__What is expected__.
Gather all lines with "part" from the records.

** Opening Material supplied block **

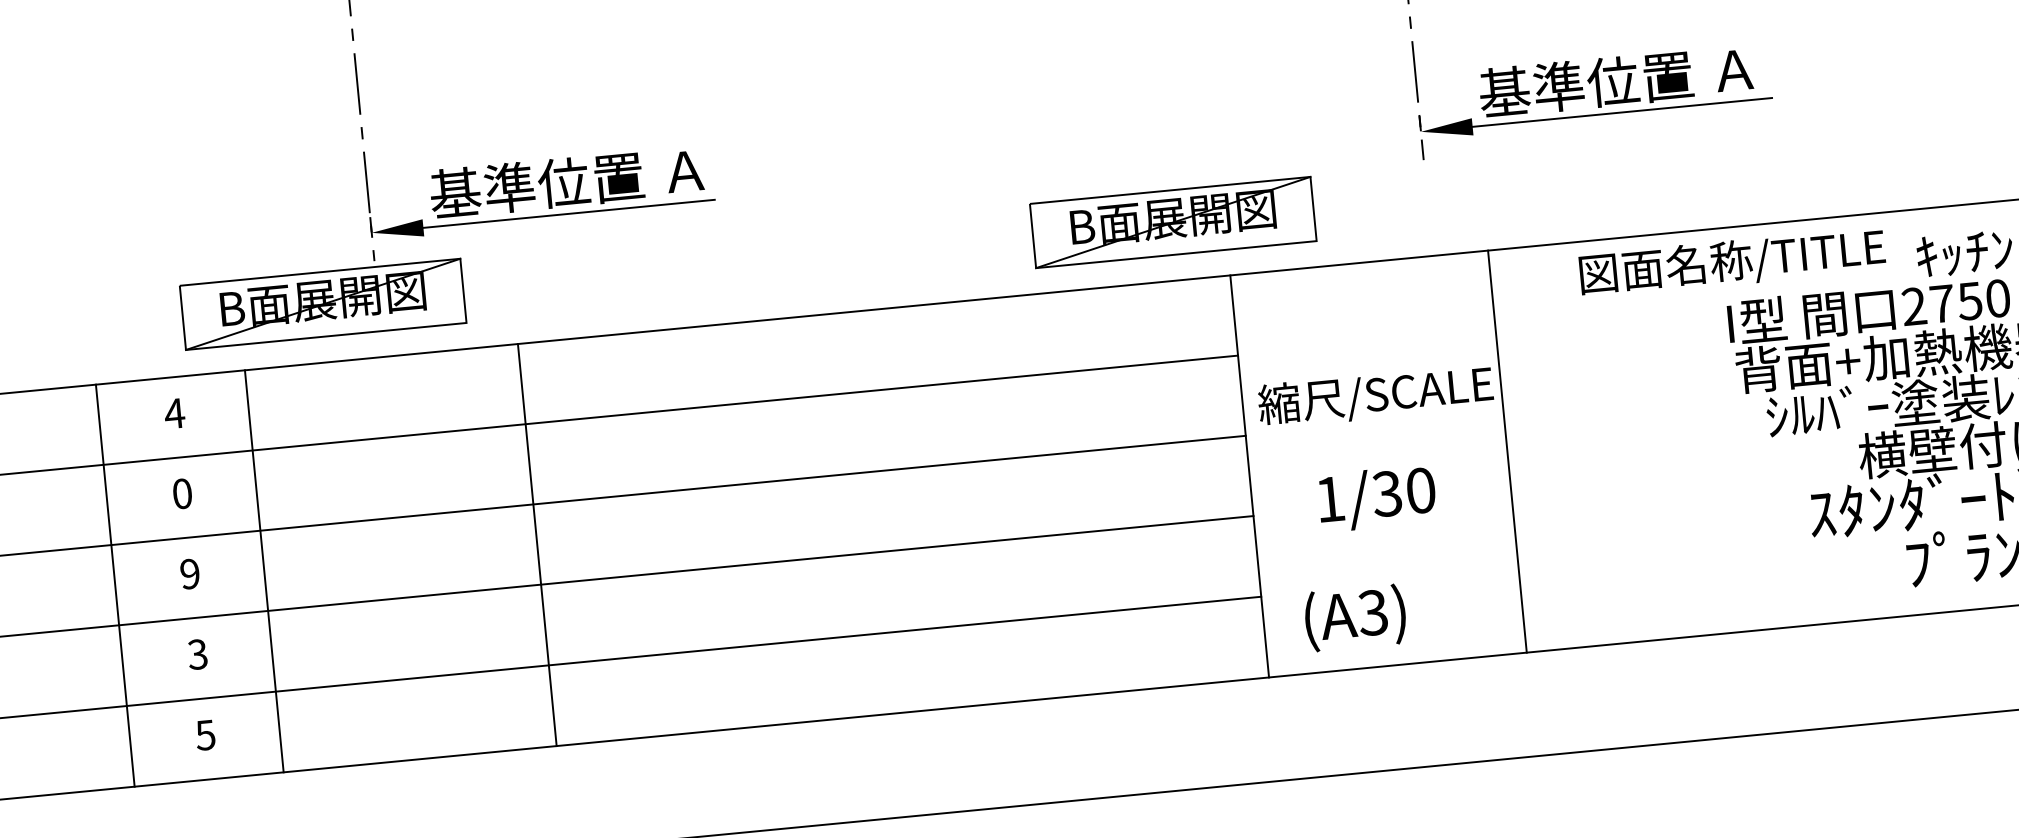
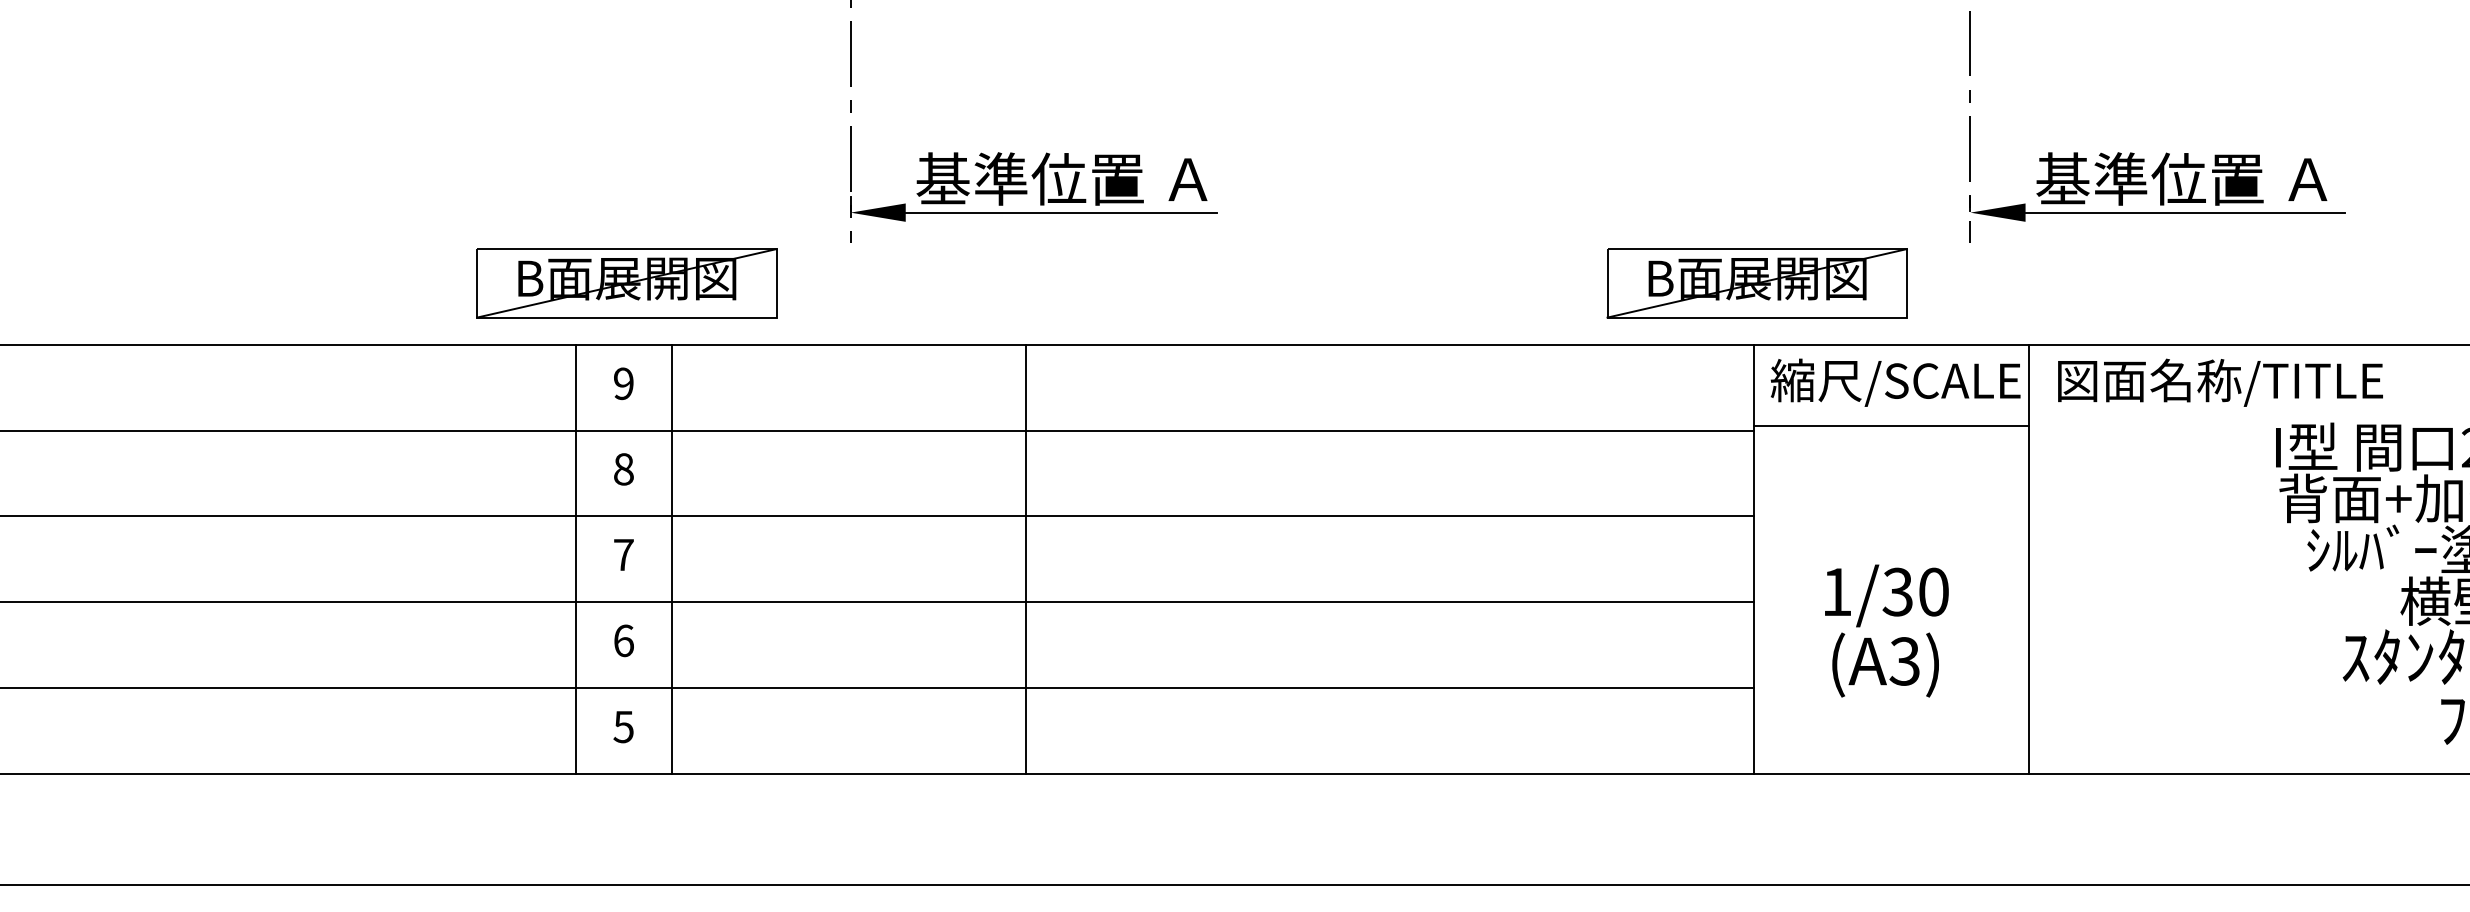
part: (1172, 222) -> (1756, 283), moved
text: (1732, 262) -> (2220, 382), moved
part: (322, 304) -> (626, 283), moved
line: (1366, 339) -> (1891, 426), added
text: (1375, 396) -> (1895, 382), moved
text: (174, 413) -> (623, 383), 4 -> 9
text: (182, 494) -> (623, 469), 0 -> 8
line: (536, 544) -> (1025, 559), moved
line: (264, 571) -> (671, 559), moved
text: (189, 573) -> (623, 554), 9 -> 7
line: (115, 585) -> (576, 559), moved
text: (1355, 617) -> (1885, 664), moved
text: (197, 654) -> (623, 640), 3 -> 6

** Closing Material supplied block **

__Exercise output__.
part: (1172, 222) -> (1756, 283), moved
part: (322, 304) -> (626, 283), moved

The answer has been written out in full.